*** DOCUMENT PASSAGE Section Begins ***

With love to Kat and Dan and thanks to all the amazing people who answered my questions.
I was fifteen years old when I first fell in love with the lo-fi ideals of do-it-yourself culture, with the idea of producing a zine or a recording for yourself and passing it on to others. I was excited by the thought that you could use the resources available to you a piece of paper, a battered guitar, a cheap tape-recorder to cross the boundary between who consumes and who creates. It was empowering to realize that anyone, however amateur, could produce something which would be valued as a finished product. In a society where the publishing and music industries are shaped by profit-margins, what is radical about the participants of this scene is that they simply want to exchange information about the bands, gigs, zines etc they have found exciting. The primary aim is to build unique idealized networks in which anyone can participate. Michal Cupid, an independent promoter from Bristol, explains that members of the DIY underground arent, fixated with the promise of money, they are people who want to do something just to see it happen.
When I first began to investigate the origins of the DIY ethic, I found that similar ways of working and familiar styles echo throughout different communities, repeating themselves over and over. The lo-fi approach appears in many forms: music, visual art, film, craft, writing, political activism, social protest. However, this book concentrates on underground movements where DIY and lo-fi ideals are translated into words and music: two fundamental areas where DIY culture has always had a long history and continues to flourish.

*** DOCUMENT PASSAGE Section Ends ***

— USING THE INFORMATION —
#1 Copy out the DIY culture passage from "When I first began" to "continues to flourish.", word for word.
#2 Name each form that the DIY culture passage says the lo-fi approach takes.

*** SUPPLIED MATERIAL Section Begins ***

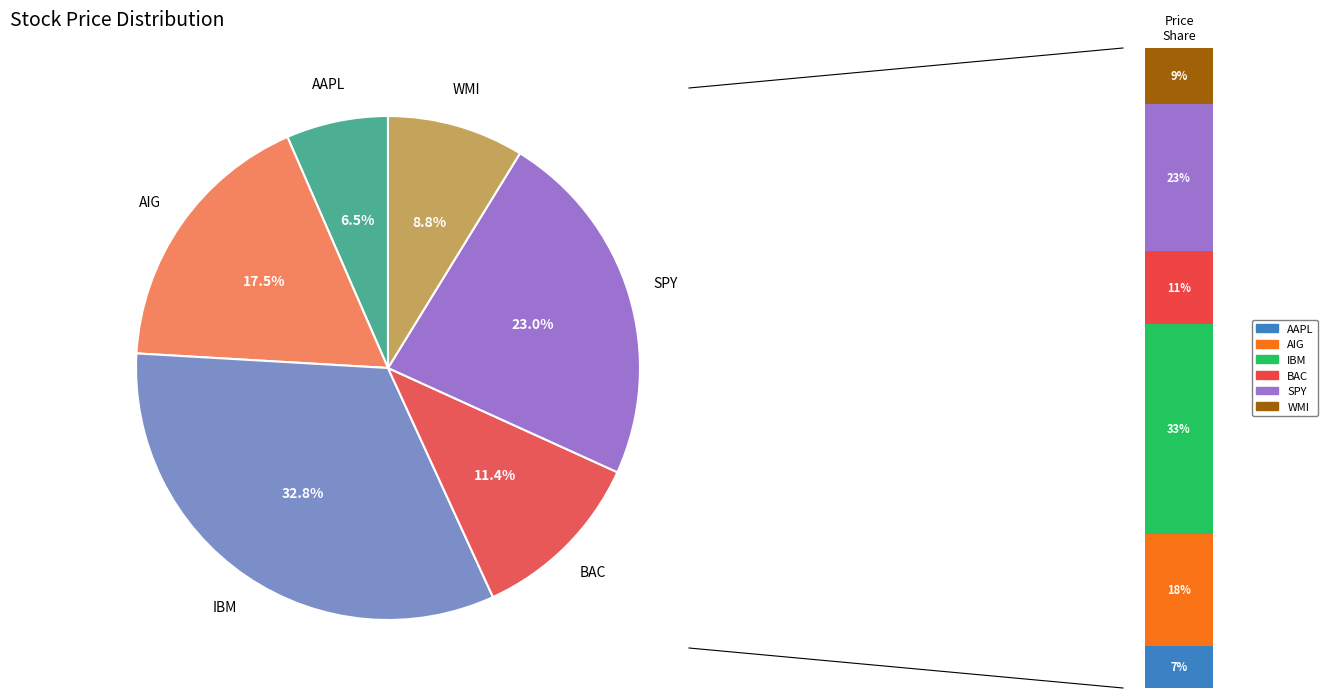

Which has a higher value, SPY or AIG?

SPY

*** SUPPLIED MATERIAL Section Ends ***

— SOLUTION LIST —
#1
When I first began to investigate the origins of the DIY ethic, I found that similar ways of working and familiar styles echo throughout different communities, repeating themselves over and over. The lo-fi approach appears in many forms: music, visual art, film, craft, writing, political activism, social protest. However, this book concentrates on underground movements where DIY and lo-fi ideals are translated into words and music: two fundamental areas where DIY culture has always had a long history and continues to flourish.

#2 Music, visual art, film, craft, writing, political activism, social protest